One of the blogposts that has had most interest in this blog mentioned the inauspicious start I had with applying for Danish lessons at the kommune. Inauspicious or not, I did manage to start learning Danish in January 2012. However, having been to Danish lessons for three years on and off, I must admit that it has only served for me to become more and more disillusioned with the whole process.
Let’s Start with the School
In Sønderborg the kommune pays for foreign students to learn Danish at Lærdansk Sonderborg. Essentially, this means that the school has a monopoly in the area. In practice, this means that the school will get money from the kommune regardless of the quality of the teaching, so there seems to be no benefit in investing in improvements. And when I talk about improvements, I am not referring to smart boards and the like, but improvements in the actual quality of teaching.
Quality of Teaching
Where do I start?
Probably one of the biggest downfalls is that there is no emphasis on the basics. People at very different levels are in the same class, all doing the exact same work. E.g. when I started Danish, there were people in my class who had started Danish 3 months earlier. This meant I never got the basics. And there were still people joining 3 months after I did. In fact, I never ever heard the alphabet in class! This lack of basics means that it is next to impossible to understand the more nuanced areas of the language.

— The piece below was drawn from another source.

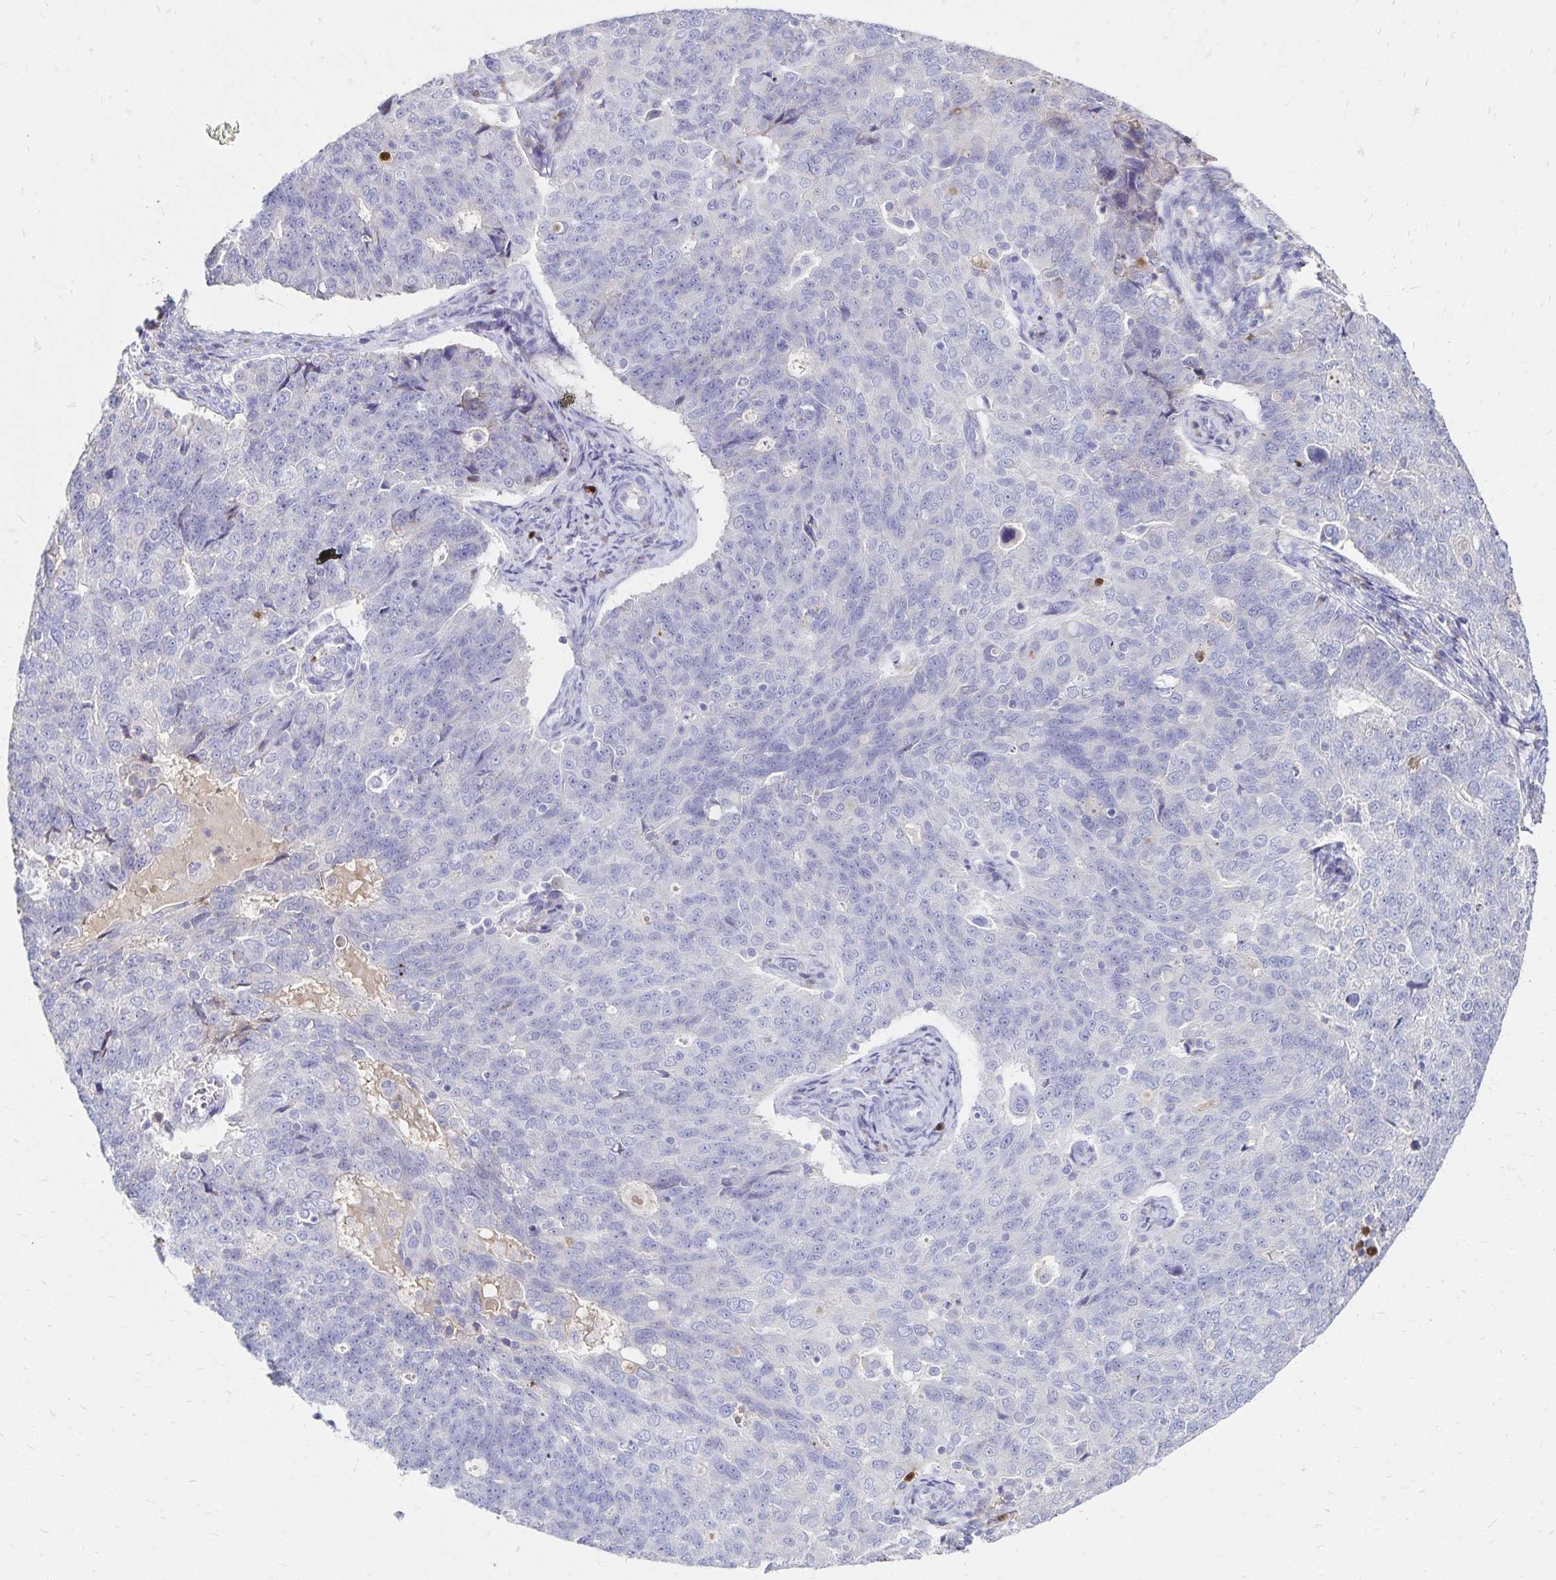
{"staining": {"intensity": "negative", "quantity": "none", "location": "none"}, "tissue": "endometrial cancer", "cell_type": "Tumor cells", "image_type": "cancer", "snomed": [{"axis": "morphology", "description": "Adenocarcinoma, NOS"}, {"axis": "topography", "description": "Endometrium"}], "caption": "This is an IHC micrograph of human endometrial cancer (adenocarcinoma). There is no staining in tumor cells.", "gene": "PAX5", "patient": {"sex": "female", "age": 43}}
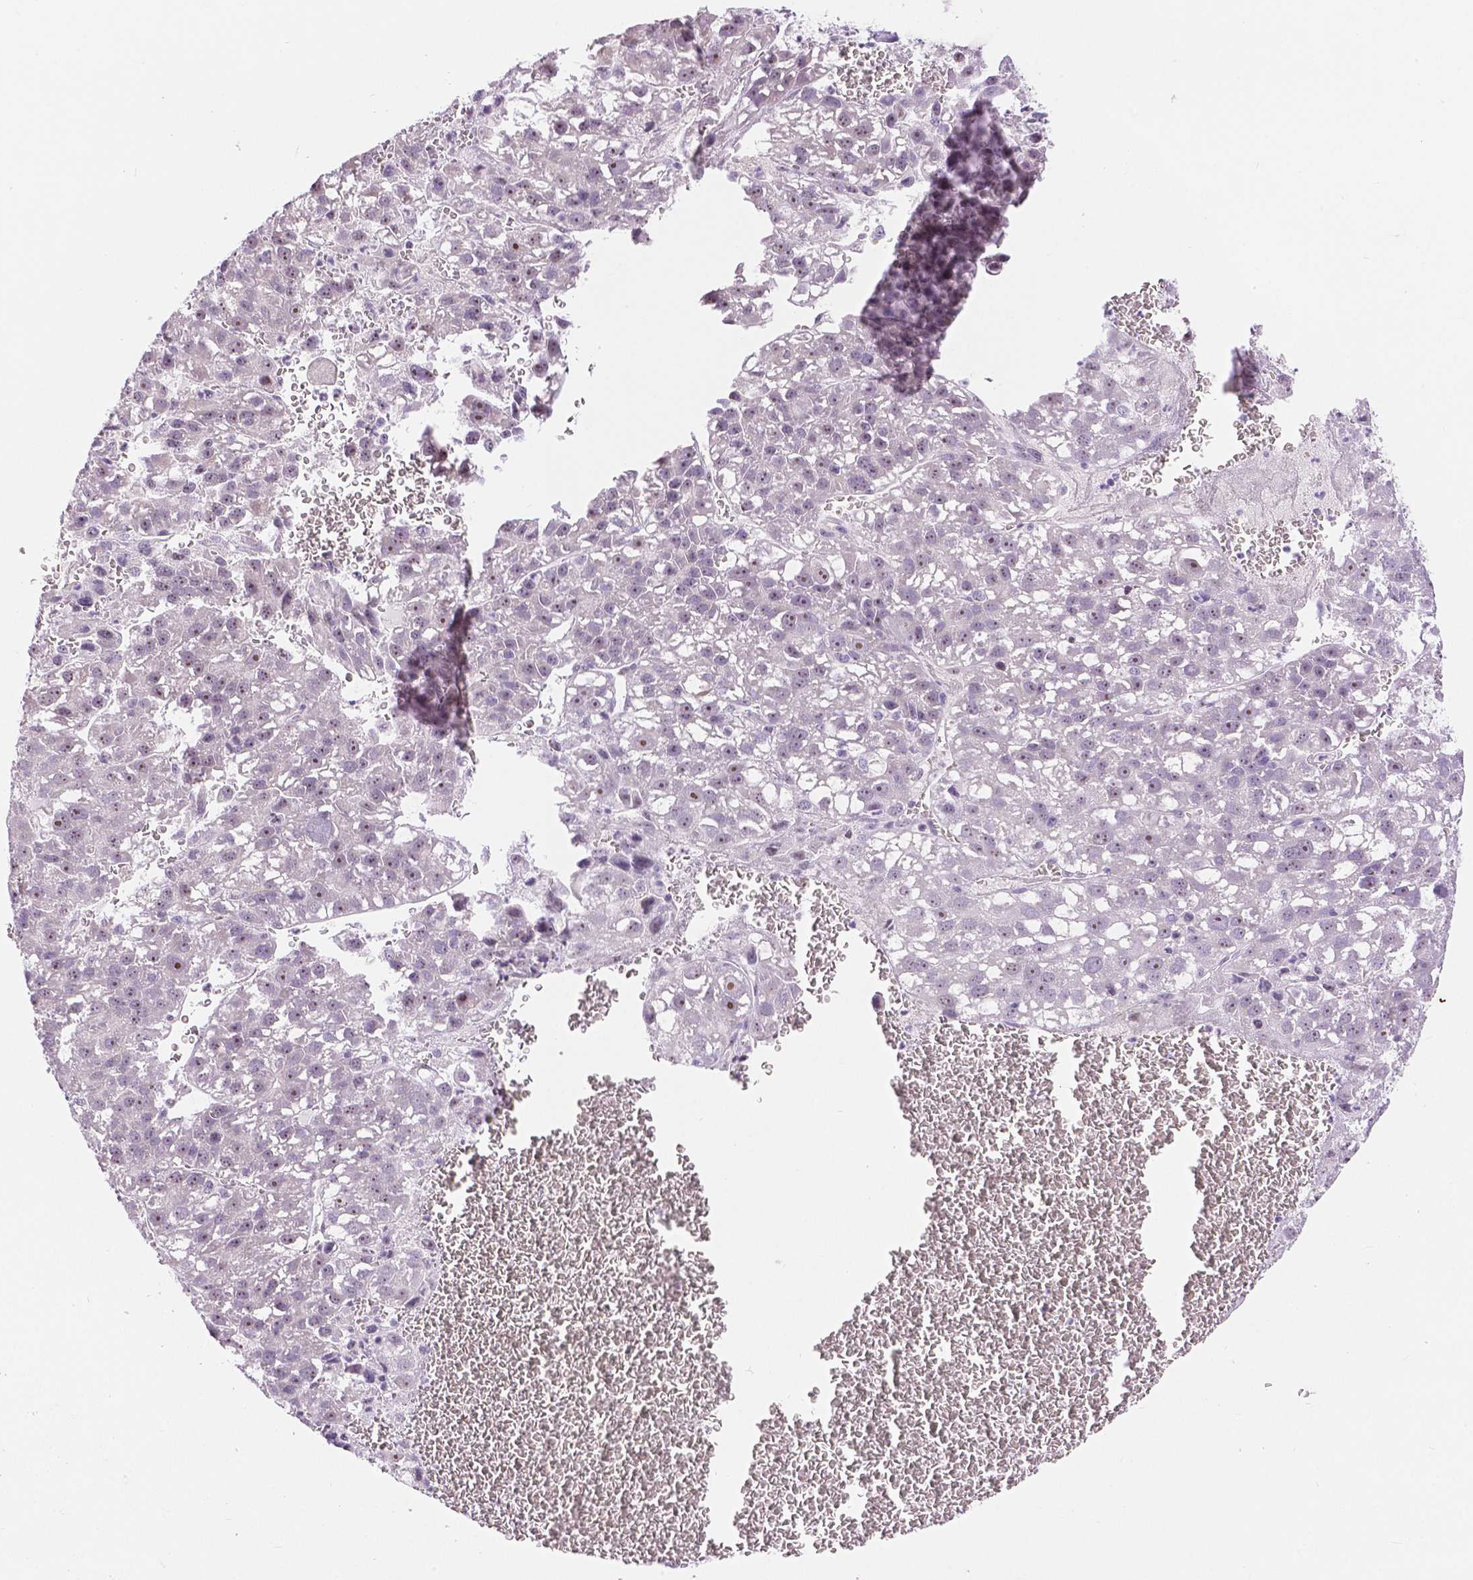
{"staining": {"intensity": "weak", "quantity": "25%-75%", "location": "nuclear"}, "tissue": "liver cancer", "cell_type": "Tumor cells", "image_type": "cancer", "snomed": [{"axis": "morphology", "description": "Carcinoma, Hepatocellular, NOS"}, {"axis": "topography", "description": "Liver"}], "caption": "This is a histology image of immunohistochemistry staining of liver cancer (hepatocellular carcinoma), which shows weak expression in the nuclear of tumor cells.", "gene": "NHP2", "patient": {"sex": "female", "age": 70}}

This is combined with an education system where there is no progression between one lesson and the next. It is not a course programme that builds one lesson on the previous, such that you continuously build on previous knowledge. Instead, what you get is 10 minutes about nouns one day, and 10 minutes about nouns one month later. And you would have probably missed the first 10 minutes because you hadn’t yet been put in the class.
During my time at Lærdansk Sonderborg I have been with three different teachers. I can sum up these teachers in this way: One came to class completely unprepared (but made sure we had fun). One came slightly more prepared (but was palpably disinterested in most of the students). And the third printed a lot of papers to give out, but there was no obvious explanation as to what we were being given and why. Teachers playing on phones, leaving the room, or showing us films with very limited if any follow up discussions all happened on regular basis.
That said, I have heard of some very good teachers on the grapevine too. Unfortunately, these seem to be very much the exception rather than the rule and I have yet to come across one.
What did I Expect?
What I expected when I started classes is the following:
- I expected to learn something new every time I went to class. I expected this to be following some input from the teacher over and above being given a worksheet and being told to get on with it.
- I expected the teacher to come to class prepared with a clear plan to make sure that the students are slowly but surely building their knowledge of vocabulary, grammar and confidence in the language.
- I also expected homework that helped us consolidate what we had learnt in class, if we so wished. When I asked for this I was told “You don’t have time for it as you work”.
- I also expected students who were there primarily for the learning (although making friends is an added bonus). This was something that, overall, was true.
Of course, it could be that my learning style is completely unaligned with the Danish teaching style. However, by speaking to a lot of other foreigners, that doesn’t seem to be the case. Or you might say I am expecting too much. After all, the school is free so I should be thankful for whatever I am getting. However, it is not free. I am paying for it from my taxes. You are paying for it from your taxes.
My Danish teaching has not all been this uninspiring. The best (in an, admittedly, poor pool) was with a private teacher through work. It is, obviously, not completely comparable, but the things that really helped were that the teacher asked me where I felt that I needed help, and listened to me by setting clear goals, and an emphasis on ensuring that I had understood what I had done by setting consolidation work. This rarely (if ever) happened in Danish classes at Lærdansk Sonderborg. No questions (or apparent interest) in where we needed help, and a topic was only tackled in one individual task rather than in a more holistic way.
Where am I now?
After 3 years of being in the system, spending most of the time not actually attending lessons, I have now passed my Prøve i Dansk 3 exam in November/December. This is the exam taken at the end of the course that shows proficiency in Danish to a B2 level according to the Common European Language Framework. You might, therefore, say that I reached my aim. However, I would say most of what I learned I learnt from a private teacher, my work colleagues, and from the Netdansk online teaching system, rather than the teaching actually at the Sonderborg Laerdansk school.
A version of this blog post was sent to the school around the time I decided to stop attending classes, with clear information that I was happy and willing to discuss my issues with them in order to make things better. Unfortunately I never received a reply besides that it would be forwarded on within the school.